Une Supergirl à mi-chemin entre plusieurs héritages
Ce qui ressort également de cette bande-annonce (et du visionnage du film), c’est la manière dont cette nouvelle incarnation semble se situer à la croisée de plusieurs traditions du personnage. Contrairement à la version aperçue dans le DC Universe de Zack Snyder, cette Kara paraît moins définie par sa puissance spectaculaire ou son statut quasi mythologique. Elle a une profondeur qui n’est pas uniquement définie par ses démons. Son écriture semble davantage s’intéresser à ses failles, à ses réactions émotionnelles et à son rapport intime au monde qui l’entoure.
On retrouve par moments quelque chose de la Kara présentée dans la série Smallville. Non pas dans les intrigues elles-mêmes, mais dans cette sensation d’un personnage encore en mouvement, encore en recherche de sa place. La série mettait souvent en avant une jeune femme partagée entre son héritage kryptonien et son existence terrestre. Cette dimension plus sensible, parfois impulsive, semble réapparaître ici.
À l’inverse, la bande-annonce paraît s’éloigner de l’approche héritée de l’univers construit autour de Superman de Richard Donner. Dans ces films, même lorsque les personnages traversaient des épreuves, l’héroïsme demeurait le point d’arrivée naturel du récit. Le symbole précédait souvent l’individu. Cette nouvelle Supergirl semble suivre un chemin différent. Le personnage apparaît d’abord comme une personne marquée par son histoire avant de devenir une figure héroïque.
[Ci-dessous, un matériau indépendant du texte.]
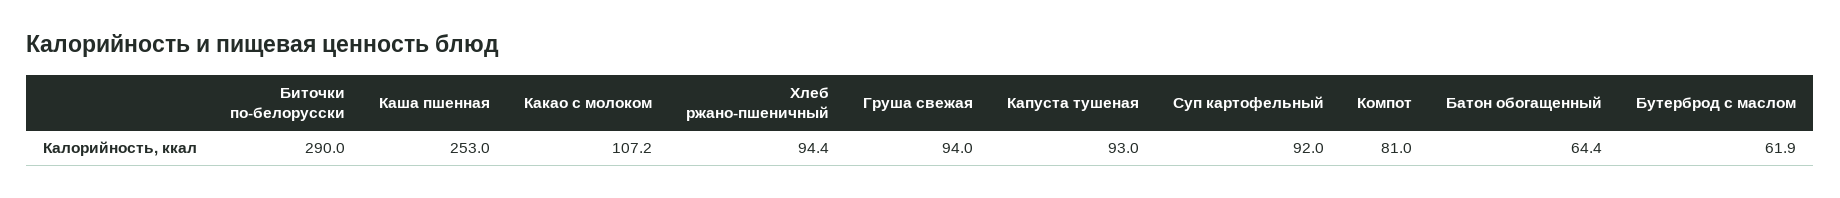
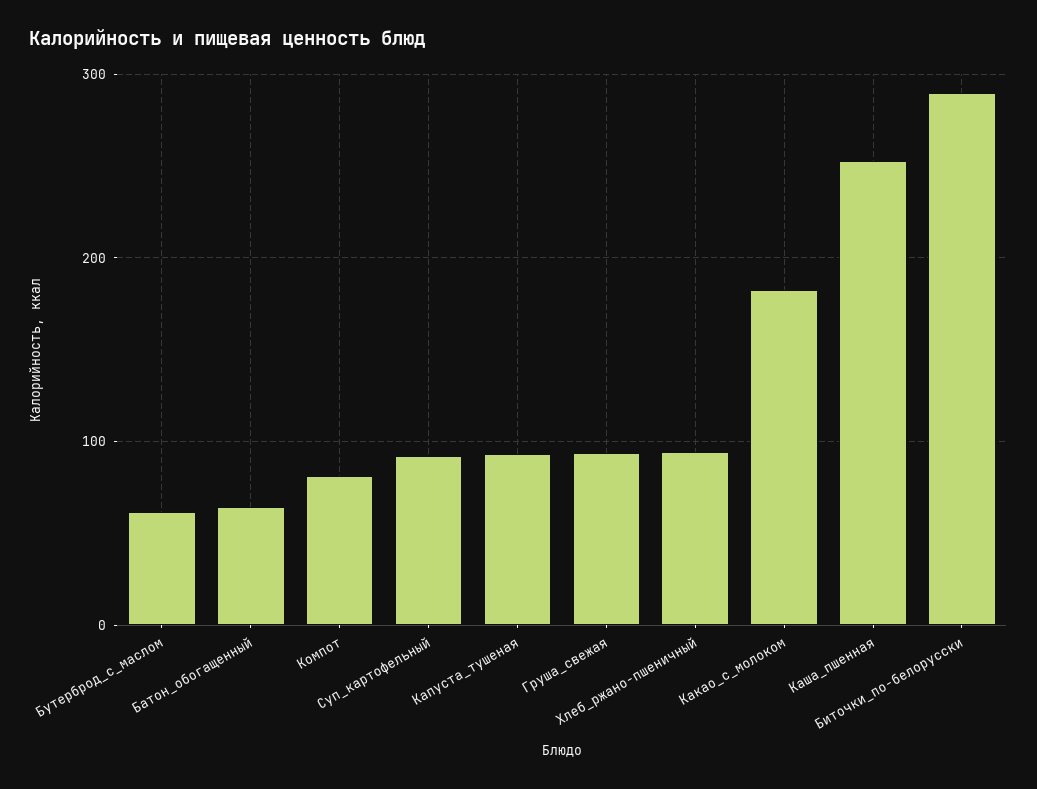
  {
    "Биточки по-белорусски": 290,
    "Каша пшенная": 253,
-   "Какао с молоком": 107.2,
+   "Какао с молоком": 180,
    "Хлеб ржано-пшеничный": 94.4,
    "Груша свежая": 94,
    "Капуста тушеная": 93,
    "Суп картофельный": 92,
    "Компот": 81,
    "Батон обогащенный": 64.4,
    "Бутерброд с маслом": 61.9
  }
Cette orientation correspond d’ailleurs à une évolution plus large des récits contemporains de super-héros. Depuis plusieurs années, les adaptations privilégient davantage la psychologie, les contradictions et les blessures identitaires que l’exemplarité absolue. Le film et premières images laissent ainsi entrevoir une héroïne moins iconique dans sa posture, mais potentiellement plus humaine dans son parcours. C’est peut-être là que réside sa singularité, dans sa capacité à exister non comme une version féminine de Superman, mais comme une personnalité autonome, façonnée par une expérience du monde radicalement différente.